* **Avec ces informations**:
**a.** Les affirmations suivantes concordent-elles avec l’article sur la grève des magistrats ? (i) La grève a été suivie par 98 % des magistrats. (ii) Selon Me Ait Larbi, les problèmes des magistrats sont dus au pouvoir exécutif. (iii) Les magistrats demandent le gel du mouvement dans le corps des juges. Répondez par oui ou non à chacune, en citant à l’identique les mots décisifs de l’article.
**b.** Poursuivez l’article sur la grève des magistrats à partir de sa dernière phrase.

* **Texte présenté**:
+===+

L’avocat et militant des droits de l’Homme, Me Mokrane Ait Larbi, a adressé, ce mardi 29 octobre 2019, aux magistrats en grève depuis trois jours, pour protester contre le mouvement dans le corps des juges opéré la semaine dernière par le ministère de la Justice. Les magistrats réclament à travers leur mouvement de grève le gel de ce mouvement et l’indépendance réelle de la Justice.
« Pour la première fois dans votre histoire, vous avez décidé d’une grève qui a été suivie par 98% des magistrats. Ce taux de suivi est la prouve incontestable de la souffrance et des pressions exercées par le pouvoir politique par le biais du ministère de la Justice », écrit Me Ait Larbi dans sa lettre adressée aux magistrats.
« Comme d’habitude, je vous soutiens dans vos revendications socio-professionnelles, et particulièrement, celles en lien avec l’indépendance de la Justice », a indiqué l’avocat, ajoutant que « je pense que le peuple, au nom duquel vous exercez, vous soutiendra dans toutes vos revendications, si votre premier et dernier objectif est d’établir la justice entre le citoyens, sans discrimination aucune, et de rejeter les instructions illégales, quelle que soit leur émanation ».
La justice du téléphone due à des ambitions personnelles
Me Ait Larbi a tenu à rappeler quelques vérités aux magistrats. Selon lui les problèmes socio-professionnels des magistrats et l’absence d’indépendance ne sont pas dus au pouvoir exécutif mais « à la faiblesse du pouvoir judiciaire. »
Il leur rappelle également que, « la justice de Allah Ghaleb, la justice de la nuit et la justice du téléphone » est le produits de certains d’entre eux (les magistrats), en raison des ambitions personnelles de certains. « Jusqu’à récemment, votre syndicat défendait le ministère (de la Justice) plus que les juges, afin de préserver les intérêts personnels et immédiats », ajoute Me Ait Larbi.

+===+

* **Données de départ**:
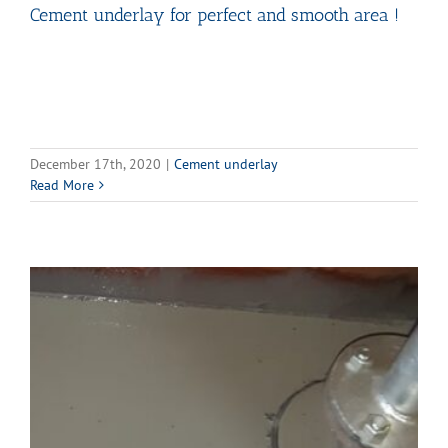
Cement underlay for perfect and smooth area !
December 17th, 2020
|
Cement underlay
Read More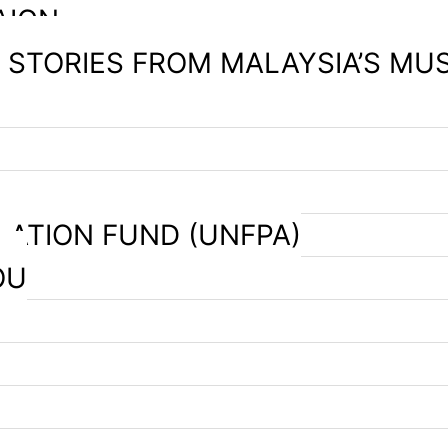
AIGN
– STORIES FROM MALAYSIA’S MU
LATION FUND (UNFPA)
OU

+===+

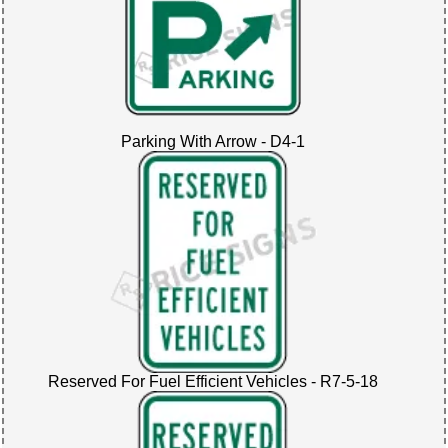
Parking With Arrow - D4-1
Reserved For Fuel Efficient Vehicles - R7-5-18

+===+

* **Réponses par consigne**:
**a.**
(i) Oui : « vous avez décidé d’une grève qui a été suivie par 98% des magistrats »
(ii) Non : « ne sont pas dus au pouvoir exécutif »
(iii) Oui : « Les magistrats réclament à travers leur mouvement de grève le gel de ce mouvement »

**b.**
« Les chambres d’accusation de la Cour de Tipaza et du tribunal d’Annaba ont décidé d’appliquer la loi et non des instructions. Le premier a libéré un prisonnier d’opinion et le second a acquitté un autre détenu pour avoir brandi le drapeau Amazigh », rappelle l’avocat.
Et d »interroger les magistrats : « Pourquoi certains d’entre vous rejettent les instructions et d’autres les acceptent? Comment expliquez-vous la libération du détenu d’opinion Karim Tabbou par un juge et sa remise en détention le lendemain par une ordonnance d’un autre juge pour les mêmes faits, et pourtant les deux juges appartiennent au même ministère et sont soumis à la même pression? N’est-t-elle pas une question résistance et de soumission ».
« Quelle est la différence entre le juge du tribunal d’Annaba, qui a déclaré un détenu innocent pour port du drapeau Amazigh et le juge du tribunal de Bordj Bou Arreridj, qui a condamné un médecin à 18 mois de prison pour la même raison? N’est-ce pas là une question de personnes plus qu’une question de pressions et d’instructions? », se demande encore Me Ait Larbi, s’adressant aux magistrats.
« Comment justifiez-vous l’incarcération d’un héros de la révolution de libération, le Moudjahid Lakhdar Bouregaâ, à l’âge de 86 ans à cause d’un mot? interroge encore Me Ait Larbi les magistrats, en rappelant également l’exemple des dizaines de jeunes manifestants jetés arbitrairement en prison.
« L’indépendance de la Justice ne viendra pas par décret… elle nécessite des sacrifices »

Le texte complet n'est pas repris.